[Extracted data entries]
-----

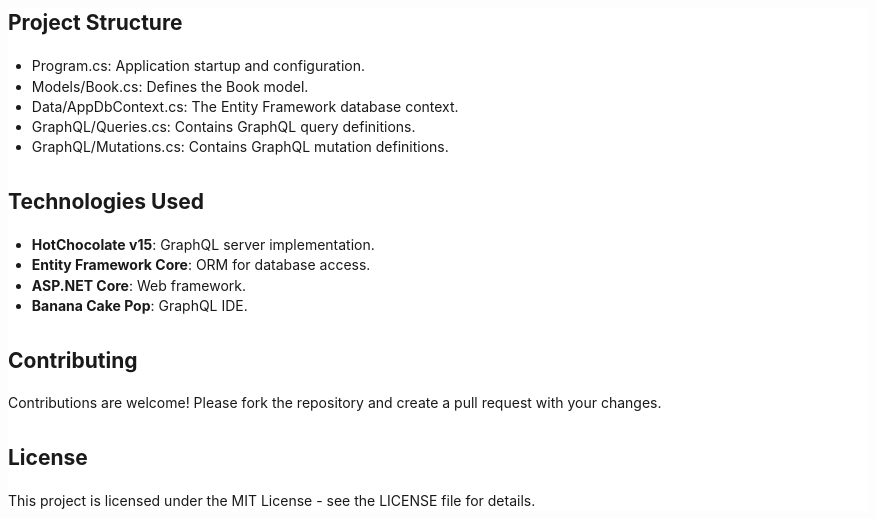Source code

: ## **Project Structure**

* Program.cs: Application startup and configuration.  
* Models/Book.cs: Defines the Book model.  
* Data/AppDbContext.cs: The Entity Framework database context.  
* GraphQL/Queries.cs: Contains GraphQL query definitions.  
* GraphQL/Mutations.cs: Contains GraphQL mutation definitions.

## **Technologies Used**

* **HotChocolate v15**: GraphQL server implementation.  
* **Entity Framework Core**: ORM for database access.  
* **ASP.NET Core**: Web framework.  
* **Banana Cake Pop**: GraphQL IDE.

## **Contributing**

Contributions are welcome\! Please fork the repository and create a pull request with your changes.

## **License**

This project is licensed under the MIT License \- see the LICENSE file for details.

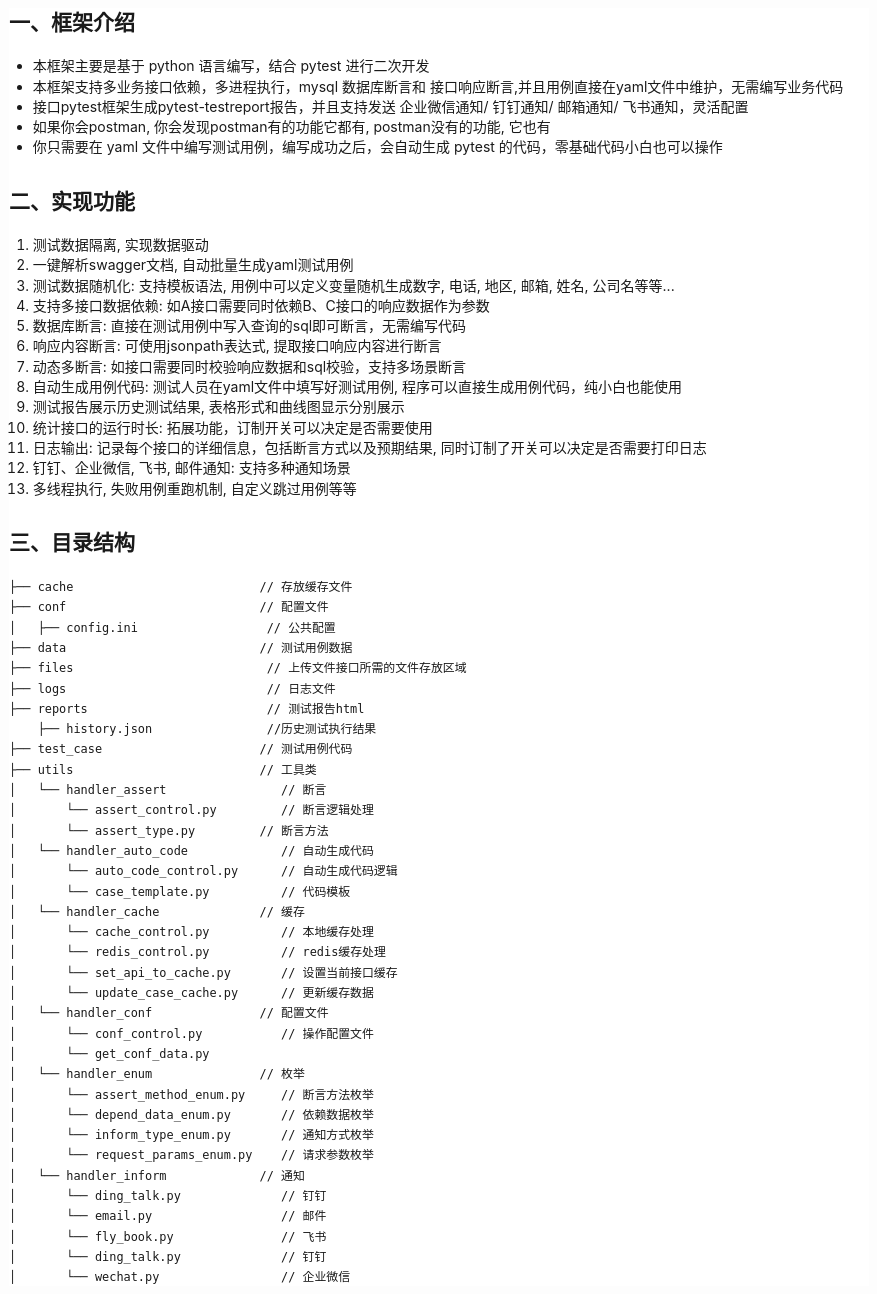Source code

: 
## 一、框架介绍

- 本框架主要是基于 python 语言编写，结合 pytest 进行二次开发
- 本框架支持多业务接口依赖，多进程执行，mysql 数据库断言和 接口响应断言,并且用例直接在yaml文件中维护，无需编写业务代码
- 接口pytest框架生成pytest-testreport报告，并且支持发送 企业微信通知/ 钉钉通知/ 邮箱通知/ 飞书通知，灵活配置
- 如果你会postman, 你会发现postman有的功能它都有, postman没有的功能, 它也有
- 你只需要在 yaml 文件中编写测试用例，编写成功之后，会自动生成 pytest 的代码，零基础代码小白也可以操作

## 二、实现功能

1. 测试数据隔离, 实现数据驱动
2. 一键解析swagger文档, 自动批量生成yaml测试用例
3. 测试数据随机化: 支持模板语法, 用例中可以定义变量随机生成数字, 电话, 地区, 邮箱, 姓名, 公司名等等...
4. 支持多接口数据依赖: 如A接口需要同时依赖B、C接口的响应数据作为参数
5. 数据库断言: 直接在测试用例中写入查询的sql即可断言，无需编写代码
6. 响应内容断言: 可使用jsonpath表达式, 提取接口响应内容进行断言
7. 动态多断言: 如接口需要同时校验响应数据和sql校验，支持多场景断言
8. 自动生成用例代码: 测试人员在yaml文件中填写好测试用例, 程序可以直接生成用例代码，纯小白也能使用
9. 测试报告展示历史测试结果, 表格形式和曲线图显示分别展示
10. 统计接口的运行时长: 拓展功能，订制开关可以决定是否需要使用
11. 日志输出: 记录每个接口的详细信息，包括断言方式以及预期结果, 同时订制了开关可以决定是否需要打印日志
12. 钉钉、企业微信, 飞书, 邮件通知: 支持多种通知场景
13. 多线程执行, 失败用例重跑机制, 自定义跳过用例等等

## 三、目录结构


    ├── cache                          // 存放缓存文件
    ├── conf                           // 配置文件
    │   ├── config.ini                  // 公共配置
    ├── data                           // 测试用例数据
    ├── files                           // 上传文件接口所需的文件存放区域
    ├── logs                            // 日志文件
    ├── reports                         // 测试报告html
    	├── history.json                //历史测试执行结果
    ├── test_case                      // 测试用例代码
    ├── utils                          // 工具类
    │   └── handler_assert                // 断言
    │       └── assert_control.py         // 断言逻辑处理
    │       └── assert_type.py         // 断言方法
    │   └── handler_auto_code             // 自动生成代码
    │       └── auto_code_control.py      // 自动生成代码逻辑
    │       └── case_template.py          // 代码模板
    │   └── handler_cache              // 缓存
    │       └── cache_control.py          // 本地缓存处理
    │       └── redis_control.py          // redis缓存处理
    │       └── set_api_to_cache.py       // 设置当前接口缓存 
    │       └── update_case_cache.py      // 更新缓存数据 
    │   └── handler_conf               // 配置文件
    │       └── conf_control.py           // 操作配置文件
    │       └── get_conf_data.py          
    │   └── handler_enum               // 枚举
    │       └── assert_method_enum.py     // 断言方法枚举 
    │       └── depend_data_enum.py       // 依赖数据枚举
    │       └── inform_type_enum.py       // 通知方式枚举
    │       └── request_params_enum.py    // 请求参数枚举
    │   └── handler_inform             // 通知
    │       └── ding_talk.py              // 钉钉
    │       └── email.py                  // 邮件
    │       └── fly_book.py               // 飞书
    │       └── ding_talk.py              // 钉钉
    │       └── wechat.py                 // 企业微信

-----

_ASSIGNED TASK_:
Set down all of the entries exactly as they stand, without any image.

_WRITTEN ANSWER_:
Source code

: ## **Project Structure**

* Program.cs: Application startup and configuration.  
* Models/Book.cs: Defines the Book model.  
* Data/AppDbContext.cs: The Entity Framework database context.  
* GraphQL/Queries.cs: Contains GraphQL query definitions.  
* GraphQL/Mutations.cs: Contains GraphQL mutation definitions.

## **Technologies Used**

* **HotChocolate v15**: GraphQL server implementation.  
* **Entity Framework Core**: ORM for database access.  
* **ASP.NET Core**: Web framework.  
* **Banana Cake Pop**: GraphQL IDE.

## **Contributing**

Contributions are welcome\! Please fork the repository and create a pull request with your changes.

## **License**

This project is licensed under the MIT License \- see the LICENSE file for details.

Source code

: 
## 一、框架介绍

- 本框架主要是基于 python 语言编写，结合 pytest 进行二次开发
- 本框架支持多业务接口依赖，多进程执行，mysql 数据库断言和 接口响应断言,并且用例直接在yaml文件中维护，无需编写业务代码
- 接口pytest框架生成pytest-testreport报告，并且支持发送 企业微信通知/ 钉钉通知/ 邮箱通知/ 飞书通知，灵活配置
- 如果你会postman, 你会发现postman有的功能它都有, postman没有的功能, 它也有
- 你只需要在 yaml 文件中编写测试用例，编写成功之后，会自动生成 pytest 的代码，零基础代码小白也可以操作

## 二、实现功能

1. 测试数据隔离, 实现数据驱动
2. 一键解析swagger文档, 自动批量生成yaml测试用例
3. 测试数据随机化: 支持模板语法, 用例中可以定义变量随机生成数字, 电话, 地区, 邮箱, 姓名, 公司名等等...
4. 支持多接口数据依赖: 如A接口需要同时依赖B、C接口的响应数据作为参数
5. 数据库断言: 直接在测试用例中写入查询的sql即可断言，无需编写代码
6. 响应内容断言: 可使用jsonpath表达式, 提取接口响应内容进行断言
7. 动态多断言: 如接口需要同时校验响应数据和sql校验，支持多场景断言
8. 自动生成用例代码: 测试人员在yaml文件中填写好测试用例, 程序可以直接生成用例代码，纯小白也能使用
9. 测试报告展示历史测试结果, 表格形式和曲线图显示分别展示
10. 统计接口的运行时长: 拓展功能，订制开关可以决定是否需要使用
11. 日志输出: 记录每个接口的详细信息，包括断言方式以及预期结果, 同时订制了开关可以决定是否需要打印日志
12. 钉钉、企业微信, 飞书, 邮件通知: 支持多种通知场景
13. 多线程执行, 失败用例重跑机制, 自定义跳过用例等等

## 三、目录结构


    ├── cache                          // 存放缓存文件
    ├── conf                           // 配置文件
    │   ├── config.ini                  // 公共配置
    ├── data                           // 测试用例数据
    ├── files                           // 上传文件接口所需的文件存放区域
    ├── logs                            // 日志文件
    ├── reports                         // 测试报告html
    	├── history.json                //历史测试执行结果
    ├── test_case                      // 测试用例代码
    ├── utils                          // 工具类
    │   └── handler_assert                // 断言
    │       └── assert_control.py         // 断言逻辑处理
    │       └── assert_type.py         // 断言方法
    │   └── handler_auto_code             // 自动生成代码
    │       └── auto_code_control.py      // 自动生成代码逻辑
    │       └── case_template.py          // 代码模板
    │   └── handler_cache              // 缓存
    │       └── cache_control.py          // 本地缓存处理
    │       └── redis_control.py          // redis缓存处理
    │       └── set_api_to_cache.py       // 设置当前接口缓存 
    │       └── update_case_cache.py      // 更新缓存数据 
    │   └── handler_conf               // 配置文件
    │       └── conf_control.py           // 操作配置文件
    │       └── get_conf_data.py          
    │   └── handler_enum               // 枚举
    │       └── assert_method_enum.py     // 断言方法枚举 
    │       └── depend_data_enum.py       // 依赖数据枚举
    │       └── inform_type_enum.py       // 通知方式枚举
    │       └── request_params_enum.py    // 请求参数枚举
    │   └── handler_inform             // 通知
    │       └── ding_talk.py              // 钉钉
    │       └── email.py                  // 邮件
    │       └── fly_book.py               // 飞书
    │       └── ding_talk.py              // 钉钉
    │       └── wechat.py                 // 企业微信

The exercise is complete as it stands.